Material for this exercise:
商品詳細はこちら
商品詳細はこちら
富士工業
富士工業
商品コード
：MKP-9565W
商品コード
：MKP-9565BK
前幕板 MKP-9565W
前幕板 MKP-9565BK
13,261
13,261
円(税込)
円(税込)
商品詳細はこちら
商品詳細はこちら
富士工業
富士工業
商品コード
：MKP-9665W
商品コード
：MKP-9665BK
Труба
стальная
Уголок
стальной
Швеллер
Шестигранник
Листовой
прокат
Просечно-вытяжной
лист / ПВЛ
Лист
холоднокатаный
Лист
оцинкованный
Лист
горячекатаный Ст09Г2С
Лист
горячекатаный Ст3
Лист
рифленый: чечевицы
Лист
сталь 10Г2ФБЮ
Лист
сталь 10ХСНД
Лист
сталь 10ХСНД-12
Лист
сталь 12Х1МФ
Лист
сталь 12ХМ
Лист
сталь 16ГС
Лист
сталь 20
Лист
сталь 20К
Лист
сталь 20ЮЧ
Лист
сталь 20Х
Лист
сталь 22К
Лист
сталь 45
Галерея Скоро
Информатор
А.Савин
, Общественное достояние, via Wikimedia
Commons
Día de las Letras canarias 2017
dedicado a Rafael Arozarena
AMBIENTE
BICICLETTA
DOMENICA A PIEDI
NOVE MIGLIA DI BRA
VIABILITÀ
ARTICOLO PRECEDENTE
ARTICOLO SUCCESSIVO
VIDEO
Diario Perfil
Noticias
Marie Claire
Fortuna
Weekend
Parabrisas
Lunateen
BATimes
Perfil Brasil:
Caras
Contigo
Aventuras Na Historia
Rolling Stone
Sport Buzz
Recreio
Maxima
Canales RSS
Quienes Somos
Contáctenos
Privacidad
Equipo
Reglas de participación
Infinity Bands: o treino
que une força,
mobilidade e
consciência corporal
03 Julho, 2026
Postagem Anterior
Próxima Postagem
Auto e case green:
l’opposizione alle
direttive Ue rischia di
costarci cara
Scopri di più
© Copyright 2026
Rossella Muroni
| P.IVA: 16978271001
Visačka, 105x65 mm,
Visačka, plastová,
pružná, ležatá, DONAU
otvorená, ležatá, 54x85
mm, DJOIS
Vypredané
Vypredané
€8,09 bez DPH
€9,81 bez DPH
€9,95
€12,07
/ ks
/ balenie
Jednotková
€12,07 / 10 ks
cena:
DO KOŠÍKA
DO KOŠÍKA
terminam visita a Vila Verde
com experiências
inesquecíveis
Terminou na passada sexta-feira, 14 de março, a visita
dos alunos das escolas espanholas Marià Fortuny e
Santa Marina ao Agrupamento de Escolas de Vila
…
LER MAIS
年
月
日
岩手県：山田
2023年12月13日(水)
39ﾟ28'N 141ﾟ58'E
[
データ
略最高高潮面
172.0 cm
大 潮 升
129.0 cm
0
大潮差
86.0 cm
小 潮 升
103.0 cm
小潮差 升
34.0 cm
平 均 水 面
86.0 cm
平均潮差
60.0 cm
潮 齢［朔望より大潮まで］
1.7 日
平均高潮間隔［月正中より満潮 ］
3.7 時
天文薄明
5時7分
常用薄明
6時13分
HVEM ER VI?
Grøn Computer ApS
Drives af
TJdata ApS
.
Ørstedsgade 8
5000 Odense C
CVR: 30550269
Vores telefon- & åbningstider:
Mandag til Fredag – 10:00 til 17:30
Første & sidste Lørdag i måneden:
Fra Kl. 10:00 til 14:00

Your task: Each line above that includes the word "горячекатаный" is to be copied.

Task output:
горячекатаный Ст09Г2С
горячекатаный Ст3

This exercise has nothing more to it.